Shifting from a focus on pure mathematics to the type of applied math involved in the creation of the NOVID app, as Loh has done, can be tricky, says David Conlon, a professor of mathematics at Caltech who also specializes in combinatorics and who first met Loh at the 1999 International Math Olympiad, where they were both competitors (Loh for the U.S. and Conlon for Ireland). The difficulty lies in applied math’s focus on hard data. “The impression is that math consists entirely of playing around with numbers, but if you’re a pure mathematician that tends not to be the case,” Conlon says. Pure math is more about theory than it is about computation and data, he notes. “But if you’re interested in tracking COVID and seeing how quickly COVID spreads, that’s a totally different thing. You really do need to do everything very quantitatively.”
Problem child
Loh has been experimenting in areas beyond pure math since his days at Caltech, driven by a relentless desire to find solutions to difficult problems. In fact, while he majored in math, he chose to do a senior thesis, which is not required of math majors, with a computer science professor.
“It’s very rare,” says David Wales, professor of mathematics, emeritus, who served as Loh’s faculty adviser at Caltech, about Loh’s decision to pursue a thesis at all, let alone in a subject outside his area of focus. “It’s pretty amazing. It’s an indication that he was really learning a lot in his major, but he had other things that he was interested in doing as well.”
Loh not only delved into computer science academically while at Caltech but also competed on the three-person team that represented the Institute at the 2004 Association for Computing Machinery’s International Collegiate Programming Contest in Prague in which he and his teammates placed seventh out of 3,150 teams from 75 different countries.
Why did Loh spend so much time on projects outside of math? He says that, in part, he was inspired by the creativity and ingenuity of the people around him. For example, Loh recalls the time one of his Caltech roommates planned to turn an ordinary bicycle into an electric-powered one. “People just did funny things,” Loh says. “You had this feeling that, as a Caltech student, if there was an interesting, difficult, and quirky thing to do, you did it.”
Loh’s list of awards and honors during his time at Caltech is impressive by any measure.
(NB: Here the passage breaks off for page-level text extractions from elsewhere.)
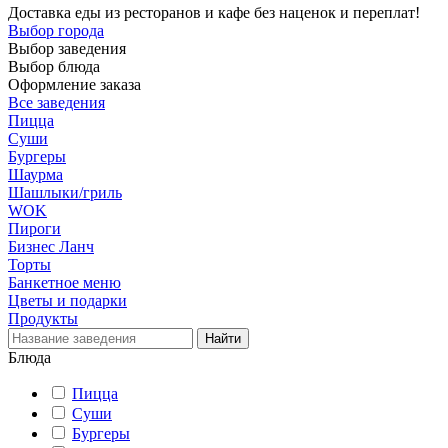
Доставка еды из ресторанов и кафе без наценок и переплат!
Выбор города
Выбор заведения
Выбор блюда
Оформление заказа
Все заведения
Пицца
Суши
Бургеры
Шаурма
Шашлыки/гриль
WOK
Пироги
Бизнес Ланч
Торты
Банкетное меню
Цветы и подарки
Продукты
Блюда
Пицца
Суши
Бургеры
He won a Barry Goldwater Scholarship in 2003. He graduated top of his class in 2004. In addition to the Hertz fellowship, Loh received a Churchill Scholarship to study mathematics at the Graduate Research Fellowship; and a National Defense Science and Engineering Graduate Fellowship. After completing his master’s degree at Cambridge in 2005, he received his PhD from Princeton University in 2010. Caltech also became a family affair for the Lohs. His brother Po-Ru (BS ’07) and sister Po-Ling (BS ’09) are alumni as well, and he met his wife Debbie Lee (BS ’04) on the first day of orientation.
Loh’s years at the Institute helped him learn how to juggle a number of different projects at the same time. But his passion for figuring out new approaches to tough problems was born much earlier. When Loh was 11, his father, a professor of statistics at the University of Wisconsin, gave him a book of math puzzles that included a challenge to make four triangles out of six matchsticks. “The answer is to make it 3-D,” Loh says, recalling the problem that switched on that particular part of his brain. Since then, he has always tried to add new dimensions to his thinking. “If it is hard, and I think I might be able to do it, I’m going to try.”